## WORK TO DO
List each line of the records below that contains the string "lower", copying every such line in full.

(Stored records)
--*--
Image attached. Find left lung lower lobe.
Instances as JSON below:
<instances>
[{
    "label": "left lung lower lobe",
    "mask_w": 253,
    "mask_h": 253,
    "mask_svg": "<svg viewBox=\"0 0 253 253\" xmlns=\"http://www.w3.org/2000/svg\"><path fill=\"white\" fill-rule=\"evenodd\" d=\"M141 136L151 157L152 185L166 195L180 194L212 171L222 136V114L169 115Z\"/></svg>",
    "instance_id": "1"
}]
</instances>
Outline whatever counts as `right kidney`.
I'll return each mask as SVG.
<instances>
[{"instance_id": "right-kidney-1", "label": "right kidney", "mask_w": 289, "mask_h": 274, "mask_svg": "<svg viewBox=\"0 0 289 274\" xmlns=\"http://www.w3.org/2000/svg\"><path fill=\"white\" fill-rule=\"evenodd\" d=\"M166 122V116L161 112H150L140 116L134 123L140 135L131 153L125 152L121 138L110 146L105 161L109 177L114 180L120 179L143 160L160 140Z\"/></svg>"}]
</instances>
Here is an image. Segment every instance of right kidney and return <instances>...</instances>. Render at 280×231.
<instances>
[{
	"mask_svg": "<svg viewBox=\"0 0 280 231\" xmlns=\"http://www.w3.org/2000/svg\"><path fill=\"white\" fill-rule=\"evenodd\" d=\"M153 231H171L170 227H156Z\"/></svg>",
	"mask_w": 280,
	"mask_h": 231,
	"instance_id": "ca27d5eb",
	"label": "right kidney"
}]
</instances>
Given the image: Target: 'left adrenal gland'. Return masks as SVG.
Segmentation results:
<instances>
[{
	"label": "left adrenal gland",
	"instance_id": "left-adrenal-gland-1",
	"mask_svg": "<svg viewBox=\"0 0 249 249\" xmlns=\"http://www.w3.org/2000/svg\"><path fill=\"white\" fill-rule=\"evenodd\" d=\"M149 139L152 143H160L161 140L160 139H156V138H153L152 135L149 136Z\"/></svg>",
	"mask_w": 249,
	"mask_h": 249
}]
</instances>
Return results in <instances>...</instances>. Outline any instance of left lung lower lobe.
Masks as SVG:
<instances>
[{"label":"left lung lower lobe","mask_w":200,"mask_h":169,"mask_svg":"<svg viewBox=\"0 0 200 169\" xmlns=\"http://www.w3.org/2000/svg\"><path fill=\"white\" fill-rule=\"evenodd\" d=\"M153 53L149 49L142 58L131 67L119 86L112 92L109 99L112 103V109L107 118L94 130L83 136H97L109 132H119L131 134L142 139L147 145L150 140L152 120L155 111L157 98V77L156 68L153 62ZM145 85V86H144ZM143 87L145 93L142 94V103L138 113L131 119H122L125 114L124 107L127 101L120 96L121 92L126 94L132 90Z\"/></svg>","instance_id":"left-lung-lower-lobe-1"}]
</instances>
--*--
## OUTPUT OF THE EXERCISE
Image attached. Find left lung lower lobe.
    "label": "left lung lower lobe",
Return results in <instances>...</instances>. Outline any instance of left lung lower lobe.
[{"label":"left lung lower lobe","mask_w":200,"mask_h":169,"mask_svg":"<svg viewBox=\"0 0 200 169\" xmlns=\"http://www.w3.org/2000/svg\"><path fill=\"white\" fill-rule=\"evenodd\" d=\"M153 53L149 49L142 58L131 67L119 86L112 92L109 99L112 103V109L107 118L94 130L83 136H97L109 132H119L131 134L142 139L147 145L150 140L152 120L155 111L157 98V77L156 68L153 62ZM145 85V86H144ZM143 87L145 93L142 94V103L138 113L131 119H122L125 114L124 107L127 101L120 96L121 92L126 94L132 90Z\"/></svg>","instance_id":"left-lung-lower-lobe-1"}]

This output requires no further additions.